(Source texts of formatted documents)
# # # # #

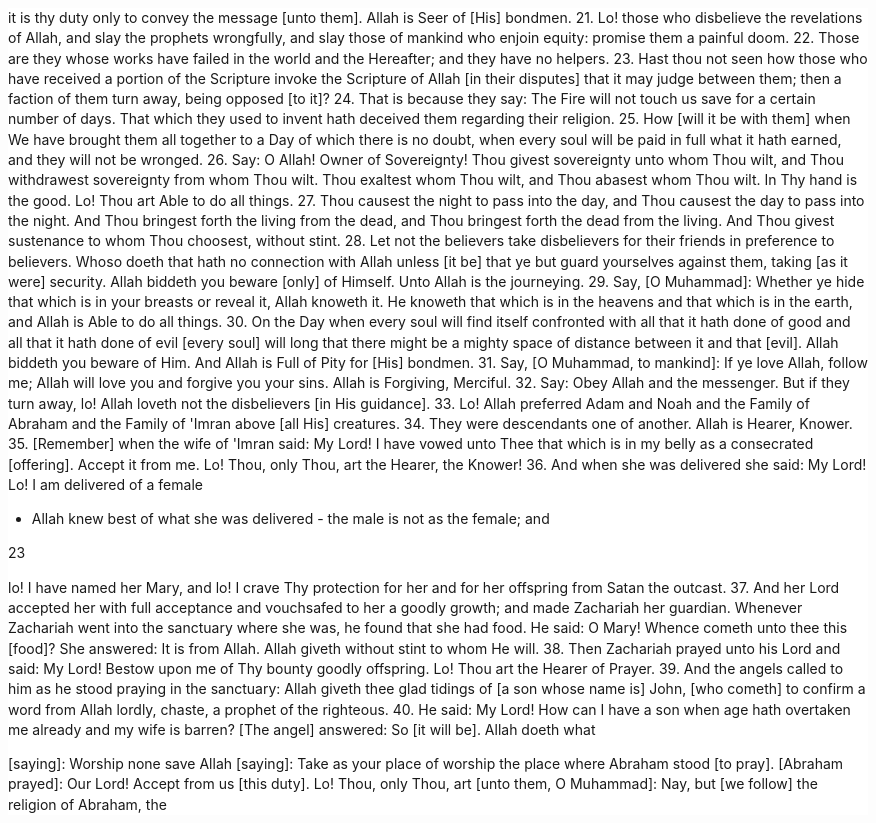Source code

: it is thy duty only to convey the message [unto them]. Allah is Seer of [His]
bondmen.
21. Lo! those who disbelieve the revelations of Allah, and slay the prophets
wrongfully, and slay those of mankind who enjoin equity: promise them a painful
doom.
22. Those are they whose works have failed in the world and the Hereafter; and
they have no helpers.
23. Hast thou not seen how those who have received a portion of the Scripture
invoke the Scripture of Allah [in their disputes] that it may judge between
them; then a faction of them turn away, being opposed [to it]?
24. That is because they say: The Fire will not touch us save for a certain
number of days. That which they used to invent hath deceived them regarding
their religion.
25. How [will it be with them] when We have brought them all together to a Day
of which there is no doubt, when every soul will be paid in full what it hath
earned, and they will not be wronged.
26. Say: O Allah! Owner of Sovereignty! Thou givest sovereignty unto whom Thou
wilt, and Thou withdrawest sovereignty from whom Thou wilt. Thou exaltest whom
Thou wilt, and Thou abasest whom Thou wilt. In Thy hand is the good. Lo! Thou
art Able to do all things.
27. Thou causest the night to pass into the day, and Thou causest the day to
pass into the night. And Thou bringest forth the living from the dead, and Thou
bringest forth the dead from the living. And Thou givest sustenance to whom Thou
choosest, without stint.
28. Let not the believers take disbelievers for their friends in preference to
believers. Whoso doeth that hath no connection with Allah unless [it be] that ye
but guard yourselves against them, taking [as it were] security. Allah biddeth
you beware [only] of Himself. Unto Allah is the journeying.
29. Say, [O Muhammad]: Whether ye hide that which is in your breasts or reveal
it, Allah knoweth it. He knoweth that which is in the heavens and that which is
in the earth, and Allah is Able to do all things.
30. On the Day when every soul will find itself confronted with all that it hath
done of good and all that it hath done of evil [every soul] will long that there
might be a mighty space of distance between it and that [evil]. Allah biddeth
you beware of Him. And Allah is Full of Pity for [His] bondmen.
31. Say, [O Muhammad, to mankind]: If ye love Allah, follow me; Allah will love
you and forgive you your sins. Allah is Forgiving, Merciful.
32. Say: Obey Allah and the messenger. But if they turn away, lo! Allah loveth
not the disbelievers [in His guidance].
33. Lo! Allah preferred Adam and Noah and the Family of Abraham and the Family
of 'Imran above [all His] creatures.
34. They were descendants one of another. Allah is Hearer, Knower.
35. [Remember] when the wife of 'Imran said: My Lord! I have vowed unto Thee
that which is in my belly as a consecrated [offering]. Accept it from me. Lo!
Thou, only Thou, art the Hearer, the Knower!
36. And when she was delivered she said: My Lord! Lo! I am delivered of a female
- Allah knew best of what she was delivered - the male is not as the female; and

23

lo! I have named her Mary, and lo! I crave Thy protection for her and for her
offspring from Satan the outcast.
37. And her Lord accepted her with full acceptance and vouchsafed to her a
goodly growth; and made Zachariah her guardian. Whenever Zachariah went into the
sanctuary where she was, he found that she had food. He said: O Mary! Whence
cometh unto thee this [food]? She answered: It is from Allah. Allah giveth
without stint to whom He will.
38. Then Zachariah prayed unto his Lord and said: My Lord! Bestow upon me of Thy
bounty goodly offspring. Lo! Thou art the Hearer of Prayer.
39. And the angels called to him as he stood praying in the sanctuary: Allah
giveth thee glad tidings of [a son whose name is] John, [who cometh] to confirm
a word from Allah lordly, chaste, a prophet of the righteous.
40. He said: My Lord! How can I have a son when age hath overtaken me already
and my wife is barren? [The angel] answered: So [it will be]. Allah doeth what

[saying]: Worship none save Allah
[saying]: Take as your place of worship the place where Abraham stood [to pray].
[Abraham prayed]: Our Lord! Accept from us [this duty]. Lo! Thou, only Thou, art
[unto them, O Muhammad]: Nay, but [we follow] the religion of Abraham, the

# # # # #

§ **EXERCISE INSTRUCTIONS**
Give back exactly the lines above, from the line containing "24. That is" through the line containing "in the earth, and", with both end lines and nothing more.

§ **SOLUTION TO THE PROBLEM**
24. That is because they say: The Fire will not touch us save for a certain
number of days. That which they used to invent hath deceived them regarding
their religion.
25. How [will it be with them] when We have brought them all together to a Day
of which there is no doubt, when every soul will be paid in full what it hath
earned, and they will not be wronged.
26. Say: O Allah! Owner of Sovereignty! Thou givest sovereignty unto whom Thou
wilt, and Thou withdrawest sovereignty from whom Thou wilt. Thou exaltest whom
Thou wilt, and Thou abasest whom Thou wilt. In Thy hand is the good. Lo! Thou
art Able to do all things.
27. Thou causest the night to pass into the day, and Thou causest the day to
pass into the night. And Thou bringest forth the living from the dead, and Thou
bringest forth the dead from the living. And Thou givest sustenance to whom Thou
choosest, without stint.
28. Let not the believers take disbelievers for their friends in preference to
believers. Whoso doeth that hath no connection with Allah unless [it be] that ye
but guard yourselves against them, taking [as it were] security. Allah biddeth
you beware [only] of Himself. Unto Allah is the journeying.
29. Say, [O Muhammad]: Whether ye hide that which is in your breasts or reveal
it, Allah knoweth it. He knoweth that which is in the heavens and that which is
in the earth, and Allah is Able to do all things.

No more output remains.